Winnie subsequently went to a different school and they lost touch. But the first female he related to as an equal and a close friend was Mathona, though again it was not a good start. Wearing new boots on his first day at the Clarkebury Institute, where he would complete his high school education, he said he felt “like a newly shod horse… As I clomped into the classroom, my boots crashing on that shiny wood floor, I noticed two female students in the first row.” One of the girls said to her friend: “The country boy is not used to wearing shoes,” at which, he said, “I was blind with fury and embarrassment,” and vowed never to speak to her. But they became the best of friends and he found the clever and mischievous Mathona was someone with whom he could “share secrets”. She was a lucky find because he wrote that she became a role model for his future relationships with women, “for with women I found I could let my hair down and confess to weaknesses and fears I would never reveal to another man”.

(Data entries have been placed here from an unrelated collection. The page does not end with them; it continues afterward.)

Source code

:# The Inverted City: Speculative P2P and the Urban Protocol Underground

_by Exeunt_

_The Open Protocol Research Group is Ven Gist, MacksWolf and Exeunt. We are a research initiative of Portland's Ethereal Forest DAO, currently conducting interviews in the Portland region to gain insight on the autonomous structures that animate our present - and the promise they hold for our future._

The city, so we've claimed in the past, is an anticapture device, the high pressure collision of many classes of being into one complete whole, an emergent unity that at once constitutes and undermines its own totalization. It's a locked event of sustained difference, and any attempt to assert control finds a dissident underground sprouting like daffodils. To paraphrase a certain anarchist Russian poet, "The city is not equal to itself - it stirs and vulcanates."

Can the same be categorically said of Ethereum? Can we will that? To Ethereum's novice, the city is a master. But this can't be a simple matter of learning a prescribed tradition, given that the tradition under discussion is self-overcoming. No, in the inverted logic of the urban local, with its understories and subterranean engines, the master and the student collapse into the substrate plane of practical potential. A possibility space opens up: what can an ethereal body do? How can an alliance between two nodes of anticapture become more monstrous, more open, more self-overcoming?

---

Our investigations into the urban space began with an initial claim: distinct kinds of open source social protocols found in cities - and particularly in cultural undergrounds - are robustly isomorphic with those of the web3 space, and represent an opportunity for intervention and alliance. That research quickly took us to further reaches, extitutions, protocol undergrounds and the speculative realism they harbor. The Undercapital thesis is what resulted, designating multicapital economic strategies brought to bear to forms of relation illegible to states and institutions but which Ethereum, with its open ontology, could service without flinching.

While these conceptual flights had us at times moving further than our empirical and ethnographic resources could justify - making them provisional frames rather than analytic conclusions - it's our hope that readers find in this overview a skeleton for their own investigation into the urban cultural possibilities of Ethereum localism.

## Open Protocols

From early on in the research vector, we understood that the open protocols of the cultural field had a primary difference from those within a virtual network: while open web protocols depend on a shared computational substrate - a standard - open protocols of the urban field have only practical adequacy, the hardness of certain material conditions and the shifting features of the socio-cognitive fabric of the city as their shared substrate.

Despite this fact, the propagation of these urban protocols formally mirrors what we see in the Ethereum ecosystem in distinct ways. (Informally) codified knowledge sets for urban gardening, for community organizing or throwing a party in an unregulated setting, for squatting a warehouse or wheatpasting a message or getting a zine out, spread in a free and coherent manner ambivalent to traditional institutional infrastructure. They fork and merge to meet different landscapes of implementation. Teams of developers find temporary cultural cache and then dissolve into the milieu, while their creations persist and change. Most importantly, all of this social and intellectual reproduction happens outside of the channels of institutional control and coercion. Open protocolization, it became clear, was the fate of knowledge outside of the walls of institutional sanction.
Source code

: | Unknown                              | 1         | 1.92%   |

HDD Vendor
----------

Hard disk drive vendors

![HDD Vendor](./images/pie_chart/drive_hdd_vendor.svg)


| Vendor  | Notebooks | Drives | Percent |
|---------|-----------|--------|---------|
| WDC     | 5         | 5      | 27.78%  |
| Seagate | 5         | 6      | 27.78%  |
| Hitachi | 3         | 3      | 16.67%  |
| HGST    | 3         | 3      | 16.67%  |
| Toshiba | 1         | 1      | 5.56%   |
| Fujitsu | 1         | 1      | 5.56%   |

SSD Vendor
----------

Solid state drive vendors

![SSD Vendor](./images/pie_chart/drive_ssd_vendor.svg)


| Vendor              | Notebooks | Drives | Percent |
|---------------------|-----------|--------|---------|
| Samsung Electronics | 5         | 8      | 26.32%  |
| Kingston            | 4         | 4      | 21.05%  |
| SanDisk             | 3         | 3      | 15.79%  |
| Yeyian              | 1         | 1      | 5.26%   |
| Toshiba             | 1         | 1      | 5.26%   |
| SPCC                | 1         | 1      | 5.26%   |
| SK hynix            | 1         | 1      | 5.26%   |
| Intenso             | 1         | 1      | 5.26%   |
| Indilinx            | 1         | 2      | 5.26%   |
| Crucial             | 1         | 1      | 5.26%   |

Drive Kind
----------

And indeed, Mandela’s marriage partners have been strong, supportive women – African National Congress activists Evelyn Mase and Nomzamo Winifred Madikizela, and former Frelimo activist and human rights campaigner Graça Machel.
The teachers were of a good calibre at Clarkebury, and Nelson participated enthusiastically in sport, if not shining at it. It was only later, at Healdtown , the Wesleyan College in Fort Beaufort, that he found his talent for boxing. Mathona was a good study mate and adviser and the Reverend Harris, the school governor, a man worthy of respect. He was serious, however, and “ran Clarkebury with an iron hand”. But again, just as it appeared Nelson would be in for trouble, fate stepped in: he was tasked with working in the reverend’s garden, where he met a gentler man, who was broadminded and unselfishly devoted to educating his African charges. He was able to get to know the school governor better and hone his skills in growing vegetables.
Beyond Thembuland
The young man was developing his talents and acquiring the skills that would later equip him to lead. But, he conceded that though being at Clarkebury broadened his horizons, he still had a parochial outlook: “I would not say that I was entirely an open-minded, unprejudiced young man when I left … My horizons did not extend beyond Thembuland and I believed being a Thembu was the most enviable thing in the world.”
Much more water would flow under the bridge before the activist Nelson Mandela would emerge to fight for a non-racist, non-sexist South Africa.